A Fifa vai mudar, e você precisa saber quem está nessa briga pelo poder

A Fifa está cada vez mais próxima de passar por reformas importantes na sua gestão e devem impedir que vejamos presidentes que fiquem tanto tempo no cargo, como tem sido frequente na história da entidade. Entre as federações, há um consenso que é preciso ter limitação de mandatos e esse é um dos pontos da reforma proposta pela instituição independente contratada pela Fifa para trazer mais transparência à entidade.
Muito criticada, a Fifa passa por um momento de transição. Com as constantes acusações de corrupção que atordoaram a entidade nos últimos anos, foram criados diversas comissões com o objetivo de dar mais transparência e trazer mais credibilidade à entidade que comanda o futebol mundial. Ainda não se sabe se são apenas medidas para parecer mais limpa ou se são de fatos medidas que irão reformar o futebol, mas há indicativos que algumas mudanças irão de fato acontecer.

Conteúdo dos dados
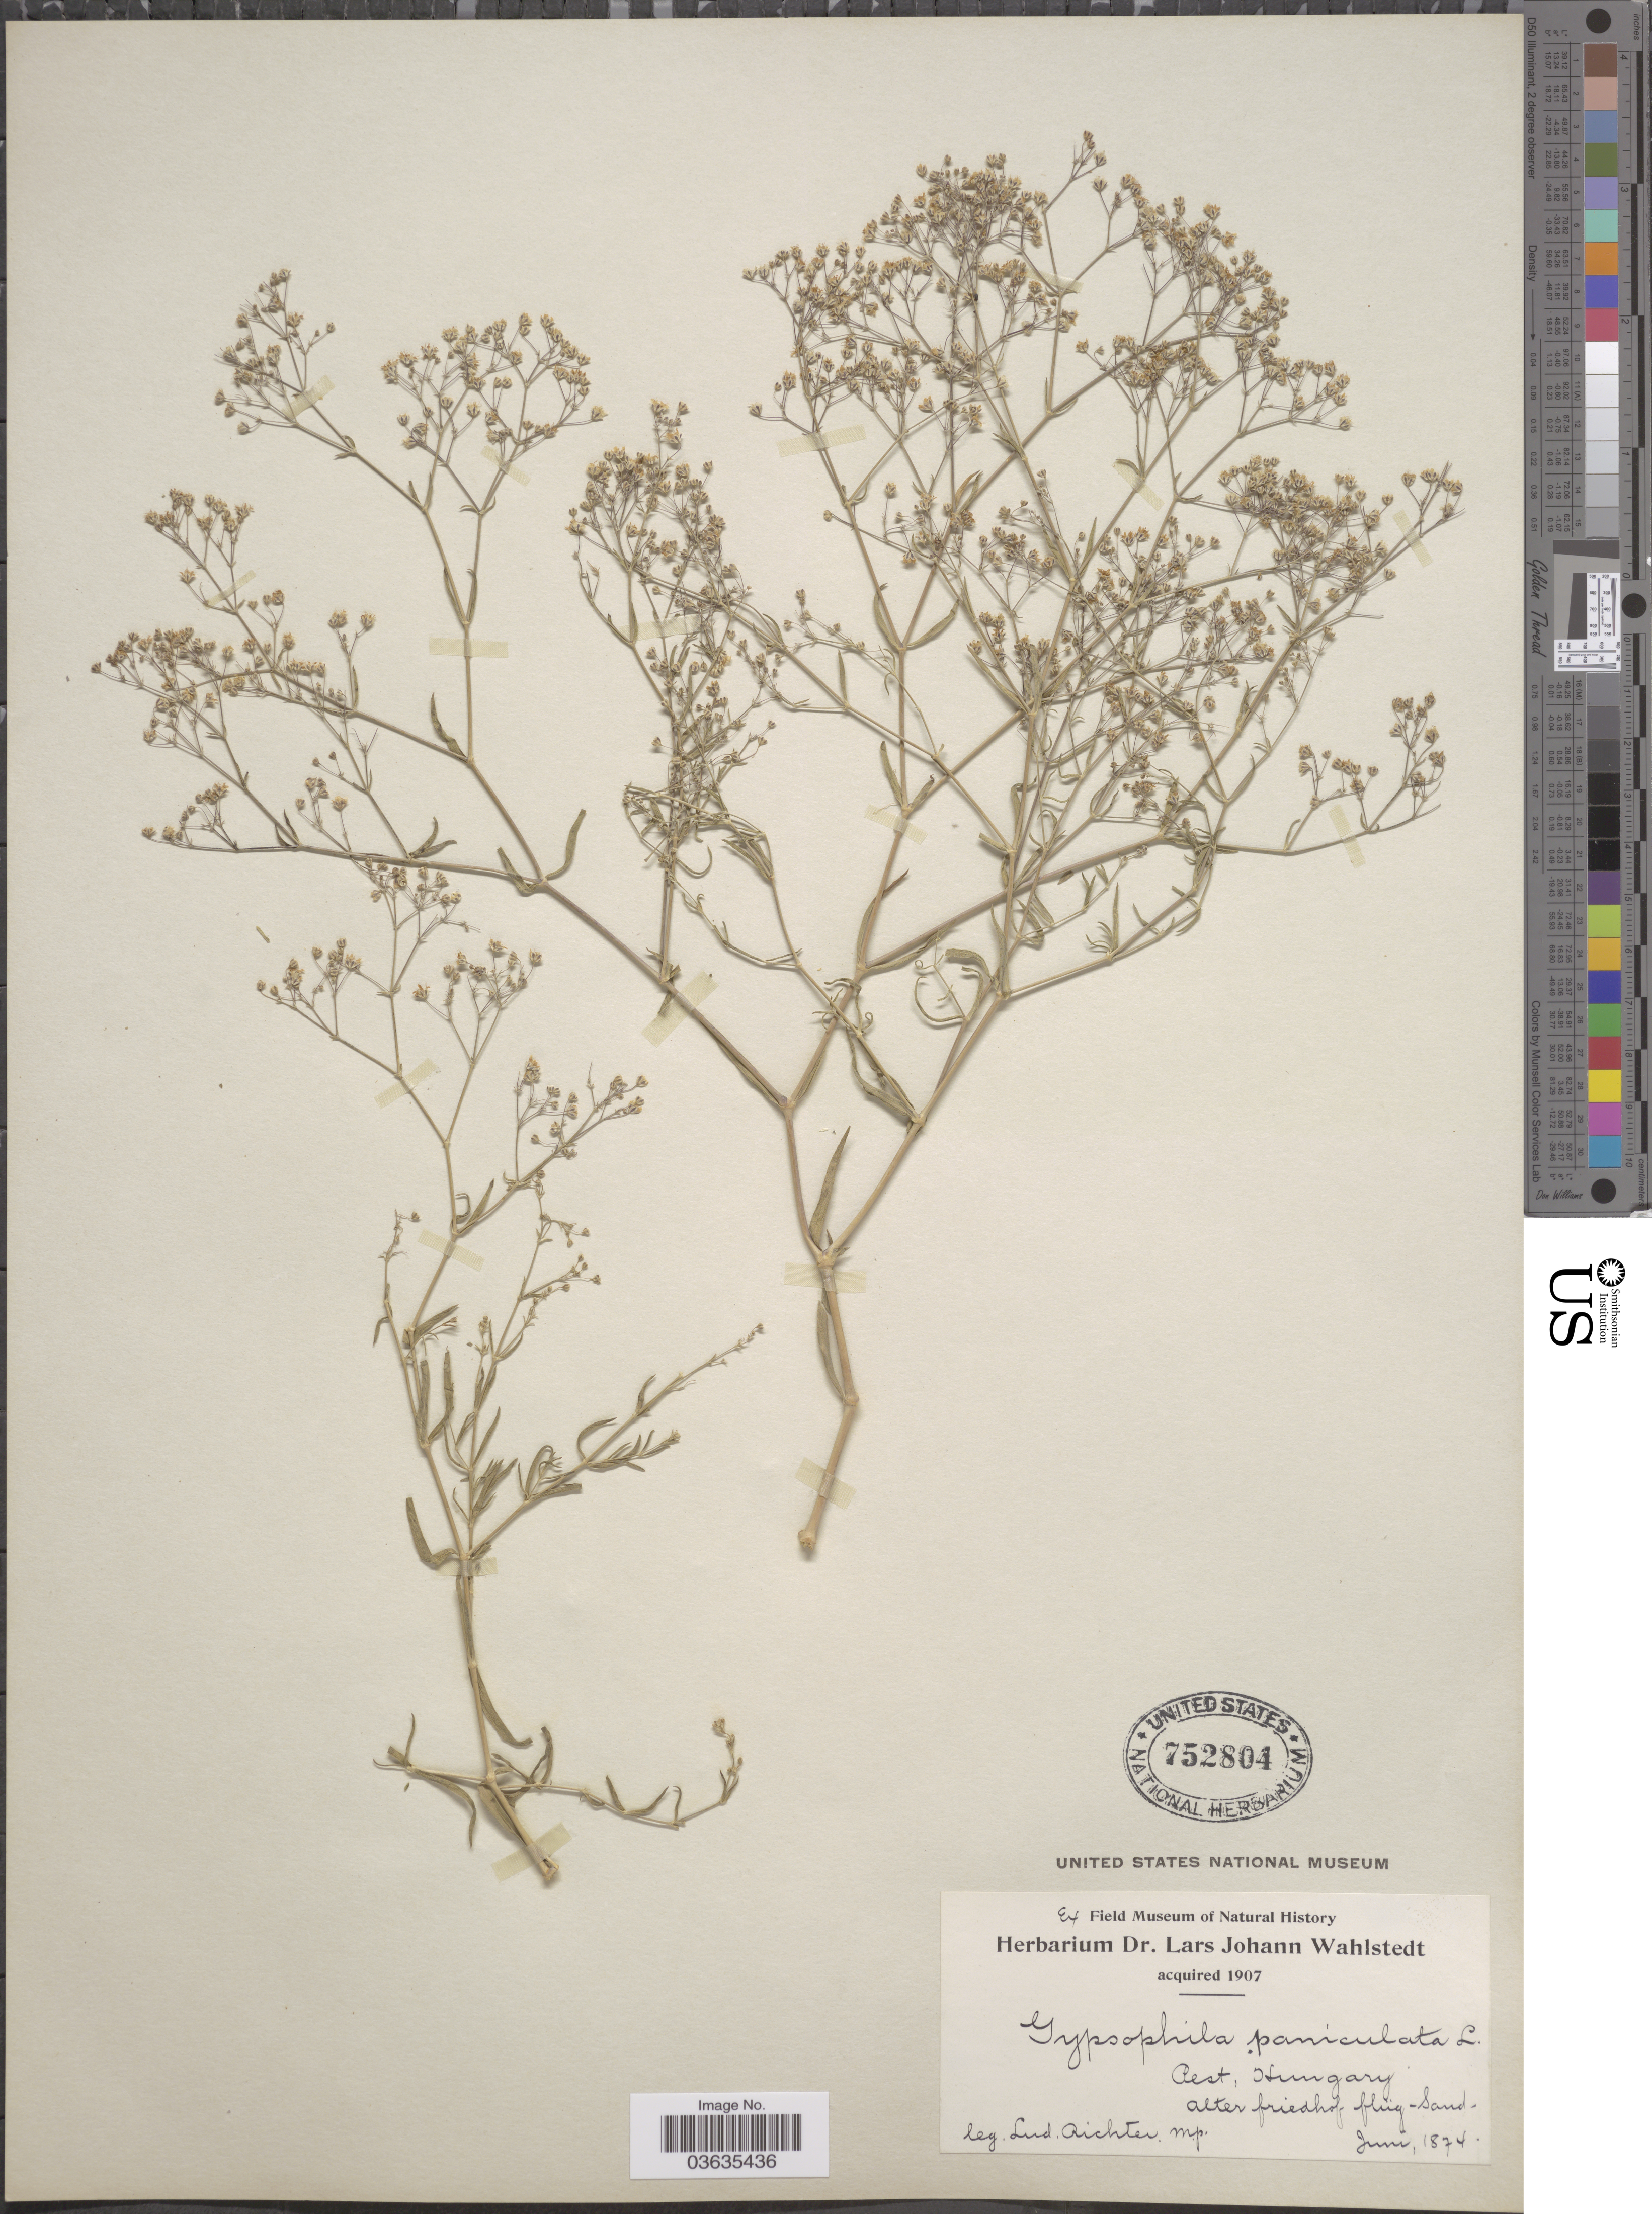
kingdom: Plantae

Objetivo do exercício
Devolva, sem nenhuma alteração, o trecho do texto sobre a reforma da Fifa que vai de "Muito criticada, a" até "de fato acontecer.".

Resposta completa
Muito criticada, a Fifa passa por um momento de transição. Com as constantes acusações de corrupção que atordoaram a entidade nos últimos anos, foram criados diversas comissões com o objetivo de dar mais transparência e trazer mais credibilidade à entidade que comanda o futebol mundial. Ainda não se sabe se são apenas medidas para parecer mais limpa ou se são de fatos medidas que irão reformar o futebol, mas há indicativos que algumas mudanças irão de fato acontecer.